No celular, o leitor encontra a
Placar Digital, que mistura notícias, vídeos e recompensas. No YouTube,
a TV Placar promove debates ao vivo e análises, com nomes conhecidos da
TV, como Leandro Quesada, Fábio Sormani, Flávio Gomes e Felippe Facincani. É o
mesmo espírito de 1970, mas agora com outras ferramentas: falar de futebol como
quem fala de vida, com paixão, com emoção e com profundidade.
A Revista Placar
sobreviveu porque nunca se limitou ao simples resultado do jogo. Suas páginas
contaram histórias de bastidores, denunciaram problemas estruturais do esporte,
registraram a ascensão e a queda de ídolos, e mostraram o quanto o futebol se
confunde com a própria identidade do Brasil. Mais do que informar, a Revista
Placar preserva a memória do futebol. Cada edição é quase um documento
histórico, guardado por colecionadores, revisitado por jornalistas, lembrado
por torcedores. Em um tempo em que a notícia se perde na velocidade do scroll
infinito das redes sociais, ter em mãos uma revista que exige fôlego e
contemplação é quase um ato de resistência cultural.

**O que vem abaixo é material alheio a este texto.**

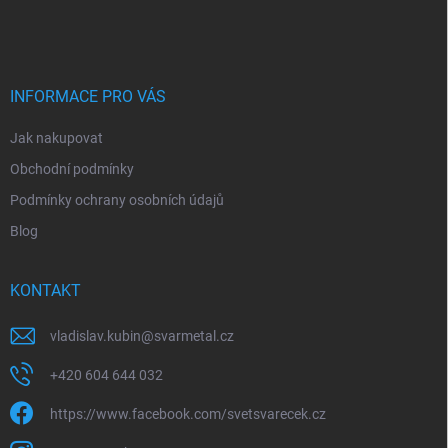
á
á
v
n
p
k
í
a
y
t
v
ý
í
INFORMACE PRO VÁS
p
i
Jak nakupovat
s
u
Obchodní podmínky
Podmínky ochrany osobních údajů
Blog
KONTAKT
vladislav.kubin
@
svarmetal.cz
+420 604 644 032
https://www.facebook.com/svetsvarecek.cz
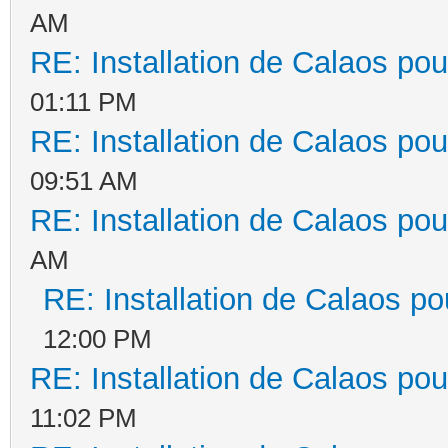
AM
RE: Installation de Calaos pou
01:11 PM
RE: Installation de Calaos pou
09:51 AM
RE: Installation de Calaos pou
AM
RE: Installation de Calaos po
12:00 PM
RE: Installation de Calaos pou
11:02 PM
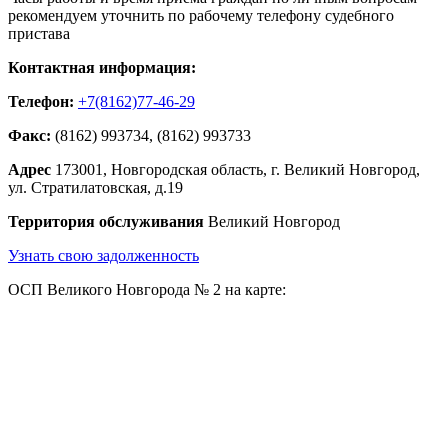
рекомендуем уточнить по рабочему телефону судебного
пристава
Контактная информация:
Телефон:
+7(8162)77-46-29
Факс:
(8162) 993734, (8162) 993733
Адрес
173001, Новгородская область, г. Великий Новгород,
ул. Стратилатовская, д.19
Территория обслуживания
Великий Новгород
Узнать свою задолженность
ОСП Великого Новгорода № 2 на карте:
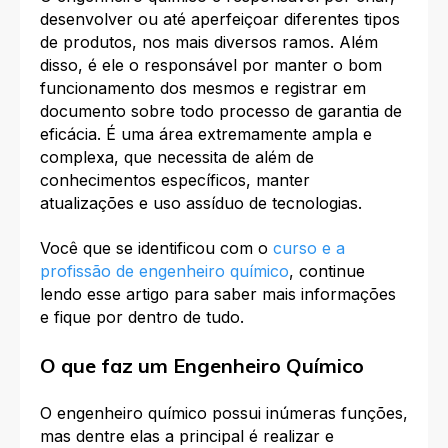
desenvolver ou até aperfeiçoar diferentes tipos
de produtos, nos mais diversos ramos. Além
disso, é ele o responsável por manter o bom
funcionamento dos mesmos e registrar em
documento sobre todo processo de garantia de
eficácia. É uma área extremamente ampla e
complexa, que necessita de além de
conhecimentos específicos, manter
atualizações e uso assíduo de tecnologias.
Você que se identificou com o
curso e a
profissão de engenheiro químico
, continue
lendo esse artigo para saber mais informações
e fique por dentro de tudo.
O que faz um Engenheiro Químico
O engenheiro químico possui inúmeras funções,
mas dentre elas a principal é realizar e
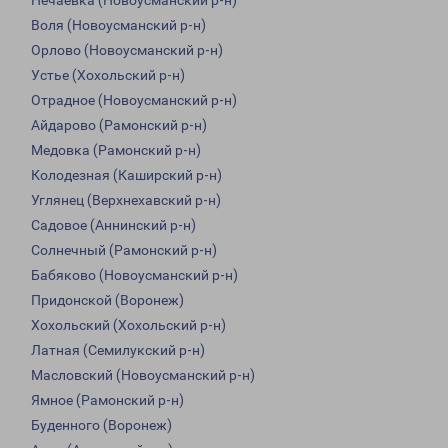
Нечаевка (Новоусманский р-н)
Воля (Новоусманский р-н)
Орлово (Новоусманский р-н)
Устье (Хохольский р-н)
Отрадное (Новоусманский р-н)
Айдарово (Рамонский р-н)
Медовка (Рамонский р-н)
Колодезная (Каширский р-н)
Углянец (Верхнехавский р-н)
Садовое (Аннинский р-н)
Солнечный (Рамонский р-н)
Бабяково (Новоусманский р-н)
Придонской (Воронеж)
Хохольский (Хохольский р-н)
Латная (Семилукский р-н)
Масловский (Новоусманский р-н)
Ямное (Рамонский р-н)
Буденного (Воронеж)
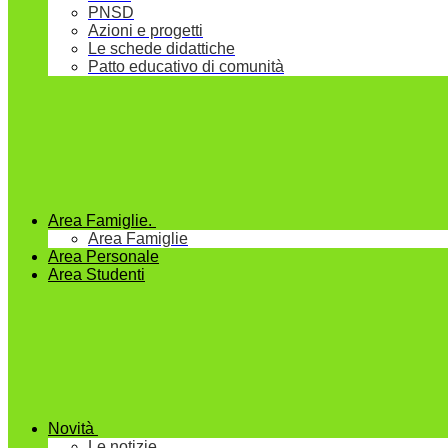
PNSD
Azioni e progetti
Le schede didattiche
Patto educativo di comunità
Area Famiglie.
Area Famiglie
Area Personale
Area Studenti
Novità
Le notizie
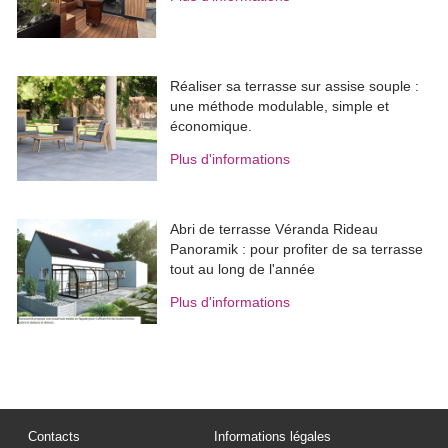
Réaliser sa terrasse sur assise souple : 
une méthode modulable, simple et
économique.
Plus d'informations
Abri de terrasse Véranda Rideau
Panoramik : pour profiter de sa terrasse
tout au long de l'année
Plus d'informations
Contacts
Informations légales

Hoje, quando completa 55 anos,
a Revista Placar está exatamente no ponto de equilíbrio entre o passado
e o futuro. De um lado, a tradição das bancas, das capas históricas, do papel,
que ainda resistem. Do outro, a multiplicidade de telas e plataformas que
garantem a sobrevivência da marca. Talvez essa seja a maior lição da revista:
mostrar que é possível se reinventar, sem perder a essência. O futebol continua
sendo o centro de tudo, não apenas como esporte, mas como memória, cultura, negócio
e emoção.
E enquanto houver torcedores
querendo não apenas saber o resultado, mas também entender o jogo, sempre
haverá um espaço para a Revista Placar.
Vozes que viveram a Placar
“Lembro de correr até a banca para comprar a edição com o
pôster da Seleção Brasileira, em 1994. Aquele poster ficou colada na parede do
meu quarto por anos. Para mim, a Revista Placar é parte da minha
adolescência.”
— Marcelo, 42 anos, torcedor do São Paulo
“Quando entrei no jornalismo esportivo, nos anos 80, meu
sonho era assinar uma reportagem na Revista Placar. Era o sinônimo de
prestígio, de estar no lugar certo, no momento certo. Até hoje, folhear uma
edição me traz respeito pela profissão.”
— Ana Luiza, 61 anos, jornalista esportiva
“Meu pai me deu minha primeira Revista Placar quando
eu tinha 12 anos. Guardo até hoje. Ele dizia: ‘Aqui você vai entender que
futebol é muito mais que bola na rede, é paixão. Tinha razão!”
— João Pedro, 27 anos, estudante de jornalismo
“Hoje, eu acompanho a Revista Placar pelo YouTube
e pelo aplicativo. Mas faço questão de comprar as edições especiais em papel. É
como ter um pedaço da história em mãos.”